*Check your understanding*
A: In the biographical text on architect John O. Merrill, why did his studies at the University of Wisconsin stop after 1917? Answer in one to three sentences.
B: Resume the biographical text on architect John O. Merrill, starting after its last sentence, which ends with his role at the Federal Housing Administration.

*Text for analysis*

- Born: August 10, 1896 Saint Paul, Minnesota, U.S.
- Died: June 13, 1975 (aged 78) Colorado Springs, Colorado, U.S.
- Occupation: Architect
- Awards: 1950 Fellow of the American Institute of Architects (FAIA)
- Practice: Skidmore, Owings and Merrill

= John O. Merrill =

American architect and structural engineer

John Ogden Merrill (10 August 1896 – 13 June 1975) was an American architect and structural engineer. He was chiefly responsible for the design and construction of the United States Air Force Academy campus and for the development of Oak Ridge, Tennessee where the atomic bomb was developed. He was a partner of the international architectural firm of Skidmore, Owings & Merrill.

==Early life==
Merrill was born in St. Paul, Minnesota. He studied at the University of Wisconsin from 1915 through 1917. His education was interrupted by his war time service in the military. During World War I, he served as a captain in the coastal artillery. When released from the military in 1919, he continued his education. The Massachusetts Institute of Technology awarded him a degree in architecture in 1921.

==Career==
The Chicago architectural firm of Granger and Bollenbacher gave Merrill his first opportunity to practice architecture, and by 1939, Merrill had become the chief architect for the Midwest States for the Federal Housing Administration.

*Data extracts*
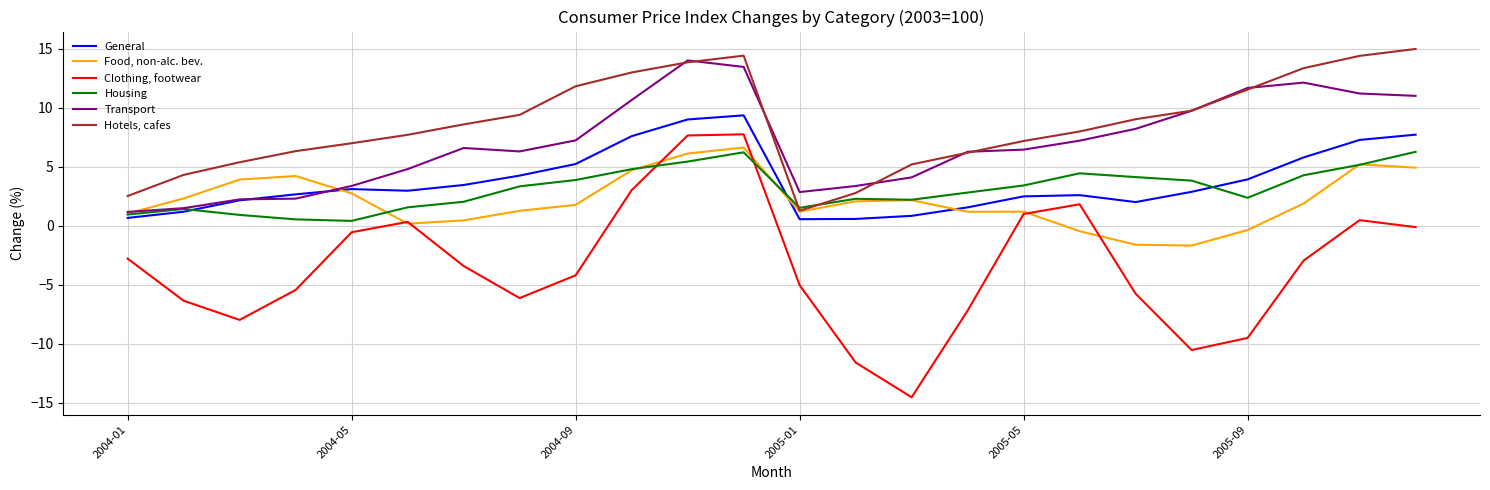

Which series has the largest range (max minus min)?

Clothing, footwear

* * *

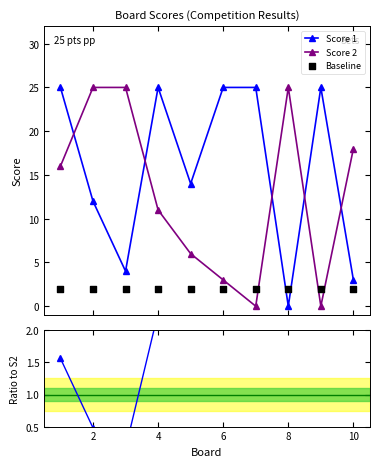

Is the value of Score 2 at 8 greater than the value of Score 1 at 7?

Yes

...

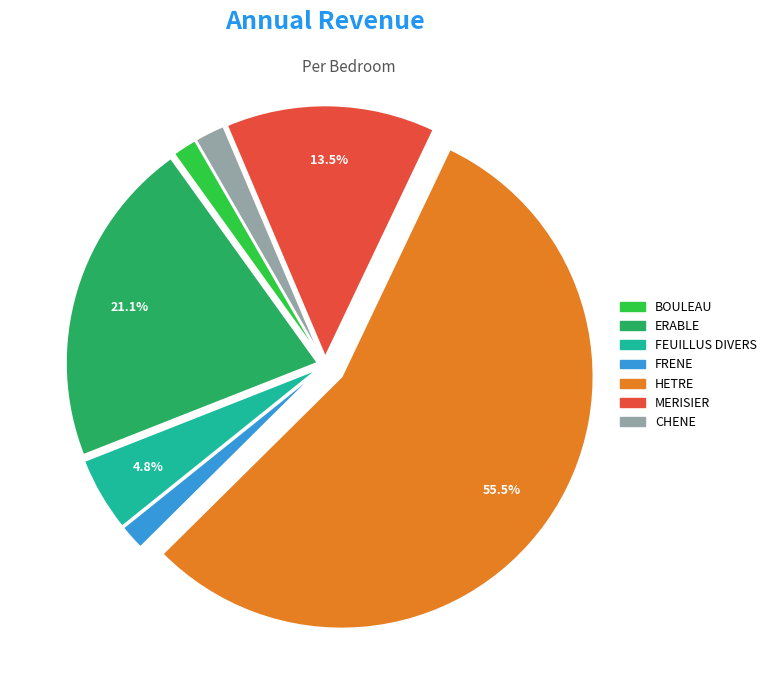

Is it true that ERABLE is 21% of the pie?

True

*Activity answers*
A: Merrill's studies stopped because of his wartime military service: during World War I he served as a captain in the coastal artillery. After his release from the military in 1919, he went back to school and received a degree in architecture from the Massachusetts Institute of Technology in 1921.

B:
===Skidmore, Owings and Merrill===

Merril joined Skidmore, Owings and Merrill (SOM) in 1939. He is credited with establishing the multi-disciplinary nature of the firm, and the innovative character of SOM’s organization and culture was influenced at an early stage by Merrill and other architectural engineers who later became partners in the practice. SOM defined a new architectural approach of teamwork and total or comprehensive design.

The firm undertook the coordination of every aspect of a specific project – design, engineering, landscaping, urban planning and interiors. Major military projects with which Merrill was associated include:
- Oak Ridge – Merrill was in charge of developing the secret research campus at Oak Ridge, Tennessee. He directed the creation of the secret town which evolved along with the Manhattan Project.
- Okinawa military facilities – Merrill served in the US Army Corps of Engineers between 1942 and 1946. He directed the development of the permanent US military facilities on Okinawa, including Kadena Air Base.
- United States Air Force Academy – Merrill moved between Chicago and the Colorado Springs field office to oversee the construction of the new Air Force campus Merrill was the working administrative partner on the job. He was also a project spokesman for the project. At one point, Merrill announced that planning proposals for the new campus had abandoned what was perceived as a "radical" chapel design; however, the accordion-like structure is today acknowledged as an iconic symbol.

Merrill's death in Colorado Springs, Colorado was reported in the New York Times on June 13, 1975.

==Community leadership==
Merrill was a fellow of the American Institute of Architects (AIA); In 1937, he was president of the Chicago Chapter of the AIA. In 1950, Merrill was appointed as a member of the Board of Consultants to the New York State Building Code Commission; and he directed revision of the Chicago Building Code in 1947–1949.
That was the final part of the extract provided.